Die Landeskirche und die „Ära Mutschmann“ nach Kriegsbeginn
Dieses Kapitel wird im Preview nicht behandelt, da es möglicherweise Informationen enthält, die zum Verständnis des Gesamtkontextes relevant sind und den Verlauf der Arbeit beeinflussen könnten.
Die katholische Kirche in Sachsen in der Zeit der Diktatur 1933-1945
Dieses Kapitel wird im Preview nicht behandelt, da es möglicherweise Informationen enthält, die zum Verständnis des Gesamtkontextes relevant sind und den Verlauf der Arbeit beeinflussen könnten.
Schlüsselwörter
Die Hausarbeit beschäftigt sich mit Themen wie Kirchenpolitik, Nationalsozialismus, Gleichschaltung, Widerstand, evangelisch-lutherische Landeskirche, katholische Kirche, Sachsen, Regionalgeschichte, „Deutsche Christen“, „Arbeitsgemeinschaft nationalsozialistischer Pfarrer“, „Ära Mutschmann“ und die Rolle der Kirchen in der Zeit des Nationalsozialismus.
Häufig gestellte Fragen
Wie verhielten sich die Kirchen in Sachsen gegenüber dem Nationalsozialismus?
Die Haltung war ambivalent.
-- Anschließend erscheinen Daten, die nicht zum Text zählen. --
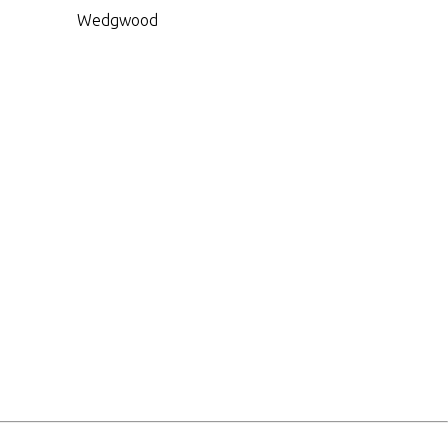
Wedgwood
Während Teile der evangelischen Landeskirche (Deutsche Christen) das Regime begrüßten, gab es auch Bestrebungen der Bekennenden Kirche, die Autonomie der Kirche zu bewahren.
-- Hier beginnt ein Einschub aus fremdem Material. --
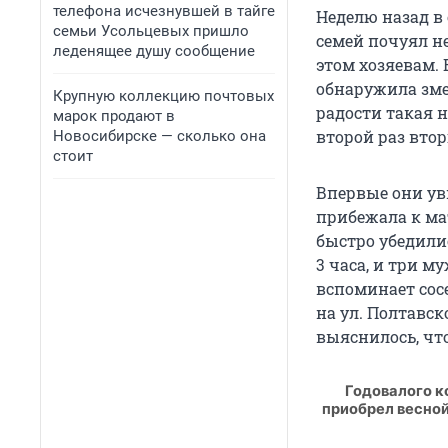
телефона исчезнувшей в тайге
Неделю назад в
семьи Усольцевых пришло
семей почуял н
леденящее душу сообщение
этом хозяевам.
обнаружила зме
Крупную коллекцию почтовых
радости такая 
марок продают в
второй раз вто
Новосибирске — сколько она
стоит
Впервые они ув
прибежала к мат
быстро убедили
3 часа, и три м
вспоминает сос
на ул. Полтавск
выяснилось, что
Годовалого к
приобрел весной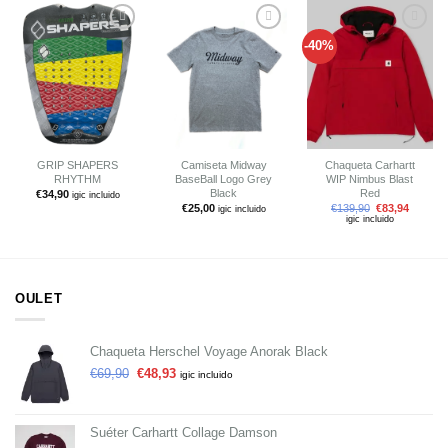
-40%
Añadir
Añadir
Añadir
a tu
a tu
a tu
lista de
lista de
lista de
deseos
deseos
deseos
GRIP SHAPERS
Camiseta Midway
Chaqueta Carhartt
RHYTHM
BaseBall Logo Grey
WIP Nimbus Blast
Black
Red
€
34,90
igic incluido
€
25,00
€
139,90
€
83,94
igic incluido
igic incluido
OULET
Chaqueta Herschel Voyage Anorak Black
€
69,90
€
48,93
igic incluido
Suéter Carhartt Collage Damson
Was war die „Ära Mutschmann“?
Martin Mutschmann war der Gauleiter von Sachsen. Unter seiner Herrschaft wurde massiver Druck auf die Kirchen ausgeübt, um sie im Sinne der NS-Ideologie gleichzuschalten.
Was bedeutete „Gleichschaltung“ für die Kirchen?
Es war der Versuch des NS-Regimes, alle gesellschaftlichen Institutionen unter staatliche Kontrolle zu bringen und christliche Inhalte durch nationalsozialistische Ideologie zu ersetzen.
Welche Rolle spielten die „Deutschen Christen“ in Sachsen?
Die Deutschen Christen waren eine rassistische und antisemitische Strömung innerhalb des deutschen Protestantismus, die in Sachsen besonders stark war und die Landeskirche in den Dienst des NS-Staates stellen wollte.
Wie reagierte die katholische Kirche in Sachsen?
Die katholische Kirche in Sachsen befand sich als Minderheit in einer defensiven Lage. Sie versuchte, ihre Institutionen zu schützen, geriet aber ebenfalls in Konflikt mit dem totalitären Anspruch des Staates.